Solo pedía que yo tuviera paz y que todo me saliera bien.

Ese rosario me acompañó en tantas noches interminables… pero al ver la confusión en los ojos del hombre, la mitad de mi corazón se heló.

«Todo tiene espíritu», pensé. Y quizás hasta esas cuentas ya percibían lo poco que quedaba de su amor.

En el borde del colapso, Laura presionó mis hombros contra los vidrios, hundiéndolos más en mi piel.

—Angela, entre injertos y quemaduras, tu vida es dura de acabar. —Se inclinó y, con voz venenosa, dijo—: ¿Y de qué te sirve cargar con el título de esposa? —Hizo una mueca burlona, y añadió en un susurro—: El día del funeral de tu padre, Francisco estaba ahí, pero yo lo tenía conmigo detrás de la foto del difunto.
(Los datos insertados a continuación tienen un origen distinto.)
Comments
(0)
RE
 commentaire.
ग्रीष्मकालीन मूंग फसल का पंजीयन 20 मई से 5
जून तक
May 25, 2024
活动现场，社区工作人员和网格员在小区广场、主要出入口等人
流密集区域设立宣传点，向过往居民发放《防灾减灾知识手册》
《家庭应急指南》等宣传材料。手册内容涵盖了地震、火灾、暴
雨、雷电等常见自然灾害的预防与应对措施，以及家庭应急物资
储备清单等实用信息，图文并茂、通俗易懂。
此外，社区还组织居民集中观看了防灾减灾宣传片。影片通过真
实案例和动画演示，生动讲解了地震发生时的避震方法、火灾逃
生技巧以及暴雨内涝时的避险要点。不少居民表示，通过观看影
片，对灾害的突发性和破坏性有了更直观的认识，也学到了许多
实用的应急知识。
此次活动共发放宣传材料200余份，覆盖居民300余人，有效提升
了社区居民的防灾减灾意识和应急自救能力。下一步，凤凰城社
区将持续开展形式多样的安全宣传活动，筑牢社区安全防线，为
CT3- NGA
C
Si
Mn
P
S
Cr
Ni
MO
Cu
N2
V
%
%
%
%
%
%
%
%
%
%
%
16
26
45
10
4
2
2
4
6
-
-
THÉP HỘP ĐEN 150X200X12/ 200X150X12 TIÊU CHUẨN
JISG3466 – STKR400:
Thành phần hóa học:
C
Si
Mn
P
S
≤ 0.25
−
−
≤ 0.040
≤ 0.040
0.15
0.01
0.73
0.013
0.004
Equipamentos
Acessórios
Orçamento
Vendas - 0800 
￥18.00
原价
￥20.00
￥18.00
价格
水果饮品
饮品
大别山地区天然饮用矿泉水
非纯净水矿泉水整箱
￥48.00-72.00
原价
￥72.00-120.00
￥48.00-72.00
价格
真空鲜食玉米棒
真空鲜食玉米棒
Me tomó varias veces… Tus sollozos eran insoportables.

La cuenta se me resbaló de los dedos; llevé la mano a la boca, incrédula.

¿Cómo habían podido…?

—¿Siguen siendo humanos? —inquirí, desquiciada, mientras la embestía con la cabeza.

Ella esquivó apenas con un paso, y yo me estampé contra la pared. La sangre me bañó el rostro.

Laura fue más rápida: cayó al suelo fingiendo debilidad, la cara surcada de lágrimas.

—Angela, solo quería consolarte.

Un segundo después, se enterró en el cuello de Francisco sollozando.

—Francisco, no quiero más doctores. No quiero ponerte en aprietos.

Al verla así, él la levantó con cuidado y la recostó en la cama. Después se me vino encima con pasos firmes, me tomó del cuello de la blusa y rugió:

—¡Angela, te pasaste! Mentirosa, cruel, desquiciada… Te he malacostumbrado demasiado.

Me presioné los ojos con los dedos, pero las lágrimas eran incontenibles.

No podía creer que aquel Francisco, que alguna vez me amó con sinceridad ardiente, terminara siendo un traidor.

Me sostuve de la pared y me incorporé con esfuerzo. La voz me salió rota:

—Francisco, ¿tienen el descaro de culparme, cuando ustedes profanaron el altar de mi padre? Laura encendió los fuegos cuando soltábamos los globos, casi mata a nuestro hijo, ¡y tú todavía la ves como si fuera pura e inocente!